Equity shares of listed companies held for more than 12 months are considered long-term capital assets, and any resulting gains are treated as long-term capital gains (LTCG). LTCG is generally taxed at 12.5% (plus applicable surcharge and cess), subject to relief under the relevant Double Taxation Avoidance Agreement (DTAA).
The Income-tax Act, 1961 provides certain provisions for NRIs and Persons of Indian Origin (PIOs) under Chapter XII-A (Sections 115C to 115I). Under these provisions, capital gains may be exempt from tax if the sale proceeds are reinvested, subject to the following conditions:
• The taxpayer must be an NRI or PIO.
• The asset transferred must fall within the category of specified assets (shares of an Indian company being one such specified asset).
• The shares must have been acquired using convertible foreign exchange (e.g., funds from an NRE account, FCNR account, or foreign inward remittance).
• The net consideration (i.e., gross sale consideration less transfer expenses) must be reinvested in specified assets (including shares) within six months from the date of transfer.
Where these conditions are satisfied, the capital gains from the sale of such shares are exempt to the extent the net consideration is reinvested in specified assets. Where only a portion of the net consideration is reinvested, the exemption is allowed on a proportionate basis.
However, to retain this exemption, the reinvested asset must be held for a minimum period of three years. If the reinvested shares are sold or otherwise transferred before the completion of three years, the exemption earlier availed will be withdrawn, and the capital gains so exempted shall become chargeable to tax in the year of such transfer.

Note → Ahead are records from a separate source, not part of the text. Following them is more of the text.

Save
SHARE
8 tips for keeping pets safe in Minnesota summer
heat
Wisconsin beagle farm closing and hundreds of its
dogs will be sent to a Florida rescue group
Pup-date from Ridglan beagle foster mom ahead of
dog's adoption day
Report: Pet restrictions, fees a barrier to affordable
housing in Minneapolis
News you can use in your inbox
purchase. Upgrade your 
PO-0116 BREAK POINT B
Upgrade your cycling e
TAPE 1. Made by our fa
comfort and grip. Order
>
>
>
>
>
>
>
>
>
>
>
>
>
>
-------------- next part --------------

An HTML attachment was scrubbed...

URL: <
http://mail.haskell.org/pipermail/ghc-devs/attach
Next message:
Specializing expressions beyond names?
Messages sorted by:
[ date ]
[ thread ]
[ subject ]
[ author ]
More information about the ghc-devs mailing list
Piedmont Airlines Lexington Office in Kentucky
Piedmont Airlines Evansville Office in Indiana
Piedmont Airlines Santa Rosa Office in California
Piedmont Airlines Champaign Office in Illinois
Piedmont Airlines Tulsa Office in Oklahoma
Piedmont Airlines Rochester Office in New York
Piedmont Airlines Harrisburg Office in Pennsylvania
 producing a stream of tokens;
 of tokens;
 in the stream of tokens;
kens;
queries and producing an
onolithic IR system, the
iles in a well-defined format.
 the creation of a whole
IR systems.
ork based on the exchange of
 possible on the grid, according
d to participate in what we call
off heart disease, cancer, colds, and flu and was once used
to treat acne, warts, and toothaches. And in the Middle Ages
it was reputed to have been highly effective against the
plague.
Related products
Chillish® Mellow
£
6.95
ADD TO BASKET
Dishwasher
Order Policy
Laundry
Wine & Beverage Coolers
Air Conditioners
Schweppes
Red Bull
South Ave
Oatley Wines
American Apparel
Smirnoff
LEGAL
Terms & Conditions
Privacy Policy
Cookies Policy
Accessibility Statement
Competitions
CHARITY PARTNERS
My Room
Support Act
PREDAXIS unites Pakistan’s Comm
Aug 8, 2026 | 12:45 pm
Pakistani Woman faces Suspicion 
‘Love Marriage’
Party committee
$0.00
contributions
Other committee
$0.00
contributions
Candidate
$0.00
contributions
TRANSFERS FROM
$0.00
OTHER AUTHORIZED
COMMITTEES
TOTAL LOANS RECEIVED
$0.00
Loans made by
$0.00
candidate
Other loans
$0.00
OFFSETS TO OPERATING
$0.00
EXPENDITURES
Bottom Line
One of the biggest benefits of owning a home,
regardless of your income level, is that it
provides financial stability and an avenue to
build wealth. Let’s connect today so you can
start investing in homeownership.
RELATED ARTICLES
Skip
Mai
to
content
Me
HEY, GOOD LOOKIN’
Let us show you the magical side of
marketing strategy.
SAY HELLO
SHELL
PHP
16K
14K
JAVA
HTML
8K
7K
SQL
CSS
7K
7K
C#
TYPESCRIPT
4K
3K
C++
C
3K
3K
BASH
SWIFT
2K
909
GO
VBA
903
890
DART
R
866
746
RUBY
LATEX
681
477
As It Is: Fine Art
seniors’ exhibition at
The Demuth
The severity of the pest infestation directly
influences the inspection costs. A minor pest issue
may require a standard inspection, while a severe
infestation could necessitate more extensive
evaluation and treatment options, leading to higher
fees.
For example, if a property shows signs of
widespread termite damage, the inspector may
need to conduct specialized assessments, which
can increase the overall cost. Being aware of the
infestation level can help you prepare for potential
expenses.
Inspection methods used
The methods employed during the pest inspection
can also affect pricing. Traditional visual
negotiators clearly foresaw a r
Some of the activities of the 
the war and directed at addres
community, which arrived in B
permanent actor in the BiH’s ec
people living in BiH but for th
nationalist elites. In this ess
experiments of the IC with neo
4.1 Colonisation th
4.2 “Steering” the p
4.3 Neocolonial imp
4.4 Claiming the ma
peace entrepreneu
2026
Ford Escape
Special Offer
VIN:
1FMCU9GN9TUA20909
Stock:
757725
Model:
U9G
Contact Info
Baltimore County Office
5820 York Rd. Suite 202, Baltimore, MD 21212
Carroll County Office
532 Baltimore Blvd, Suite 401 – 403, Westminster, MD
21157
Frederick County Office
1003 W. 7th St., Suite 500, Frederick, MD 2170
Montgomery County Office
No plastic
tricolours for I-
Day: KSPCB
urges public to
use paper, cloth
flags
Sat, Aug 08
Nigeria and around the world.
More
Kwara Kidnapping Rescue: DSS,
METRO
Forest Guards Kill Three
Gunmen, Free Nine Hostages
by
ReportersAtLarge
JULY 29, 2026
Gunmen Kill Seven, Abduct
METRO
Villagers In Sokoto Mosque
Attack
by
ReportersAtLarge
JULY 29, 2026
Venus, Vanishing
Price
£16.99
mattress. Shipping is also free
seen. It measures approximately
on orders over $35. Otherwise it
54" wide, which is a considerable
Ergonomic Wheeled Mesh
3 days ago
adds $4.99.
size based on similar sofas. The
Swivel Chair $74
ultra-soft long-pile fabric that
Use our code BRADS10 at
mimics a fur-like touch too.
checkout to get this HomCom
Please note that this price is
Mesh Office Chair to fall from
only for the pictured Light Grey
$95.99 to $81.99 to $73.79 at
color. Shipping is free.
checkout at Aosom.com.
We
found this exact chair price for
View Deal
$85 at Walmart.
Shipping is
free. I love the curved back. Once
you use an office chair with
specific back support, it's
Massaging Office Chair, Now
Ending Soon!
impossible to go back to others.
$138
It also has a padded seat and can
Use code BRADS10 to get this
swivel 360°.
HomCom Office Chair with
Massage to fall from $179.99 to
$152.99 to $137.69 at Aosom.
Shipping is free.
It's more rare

Further, under these provisions, where your only income consists of long-term capital gains from the transfer of specified assets, and appropriate tax has been deducted at source (TDS) and deposited, filing of a return of income in India is not mandatory.
However, if TDS has already been deducted and you are claiming exemption on account of reinvestment, it is advisable to file an income tax return in order to claim the corresponding refund.